Brüssel nach der Beschießung von 1695: Die Ruinen Kirche St. Nicolas, 1695 - 1714

Augustin Coppens

Brüssel nach der Beschießung von 1695: Die Ruinen Kirche St. Nicolas, 1695 - 1714

Am 13. und 14. August 1695 wurde das Zentrum der Stadt Brüssel von der französischen Armee in einem 36 Stunden dauernden Bombardement nahezu vollständig zerstört.(Anm.1) Dieses Ereignis markierte einen traurigen Höhepunkt des Neunjährigen Krieges (1688–97), Folge der französischen Expansionspolitik unter Ludwig XIV. Der damals 27-jährige Augustin Coppens gehörte zu den Augenzeugen des Zerstörungswerkes, dessen Ergebnisse er in einer größeren Zeichnungsgruppe festhielt. Zwölf dieser Arbeiten wurden noch im gleichen Jahr in einer gestochenen Folge reproduziert.(Anm.2) Eine zweite Folge, bestehend aus acht Radierungen, erschien 1714.(Anm.3)
Den gegenseitig ausgerichteten Stichen dieser zweiten Ausgabe dienten diese und die folgende Zeichnung als Vorlagen. Inv.-Nr. 21811 zeigt die kleine Kirche St. Nicolas an der Rue au Beurre, nahe der Brüsseler Börse. Die bauliche Situation mit den malerisch an die gotische Fassade geschmiegten Häusern hat sich bis heute nur unwesentlich verändert.(Anm.4) Der auf Inv.-Nr. 21812 dargestellte „Spiegelturm“ („Tour du Miroir“) hingegen brach als Folge des Bombardements am 7. November 1696 zusammen und wurde nicht wieder aufgebaut.(Anm.5) An seiner Stelle befinden sich heute die „Galeries Royales Saint-Hubert“, eine Einkaufspassage aus dem 19. Jahrhundert.
Coppens zeichnete diese Ansichten vermutlich auf Basis älterer Vor-Ort-Aufnahmen als direkte Stechervorlagen. Auf einen zeitlichen Abstand zu den Ereignissen deutet die rückseitige Datierung von Inv.-Nr. 21812 sowie das Wasserzeichen aus dem 18. Jahrhundert. Die bislang unbekannten Vor-Ort-Aufnahmen hat man sich vielleicht ähnlich vorzustellen wie die breit gezeichneten Erstentwürfe zu der ersten Folge von 1695.(Anm.6)

ANGEZEIGTE DATEN:
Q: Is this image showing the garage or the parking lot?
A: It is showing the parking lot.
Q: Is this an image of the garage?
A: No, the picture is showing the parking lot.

ARBEITSAUFTRAG: Setze den Text über Coppens' Zeichnung der Kirche St. Nicolas nach der Beschießung Brüssels von 1695 im Anschluss an seinen letzten Satz fort.

ERGEBNIS:
Für Coppens hatte die Darstellung der zerstörten Stadt gewissermaßen identitätsstiftende Wirkung. In einem Porträt aus den Anfängen des 18. Jahrhunderts zeigt sich der Künstler vor den Ruinen der Stadt, auf die er mit einer zusammengerollten Zeichnung weist – ein Gestus, der der Gattung der Feldherrnporträts entlehnt ist und letztlich den Triumph der Kunst über die rohe Gewalt versinnbildlicht, denn zur Entstehungszeit dieses Bildnisses waren die Wiederaufbauarbeiten bereits in vollem Gange.(Anm.7)

Annemarie Stefes

1 Dabei brannten 3850 Häuser völlig aus, weitere 460 wurden schwer beschädigt, vgl. De Wilde, in: Véronique van de Kerckhof, Helena Bussers u.a.: Met passer et penseel. Brussel en het oude hertogdom Brabant in beeld, Ausst.-Kat. Brüssel, Musées Royaux des Beaux-Arts de Belgique, Tournai 2000, S. 249.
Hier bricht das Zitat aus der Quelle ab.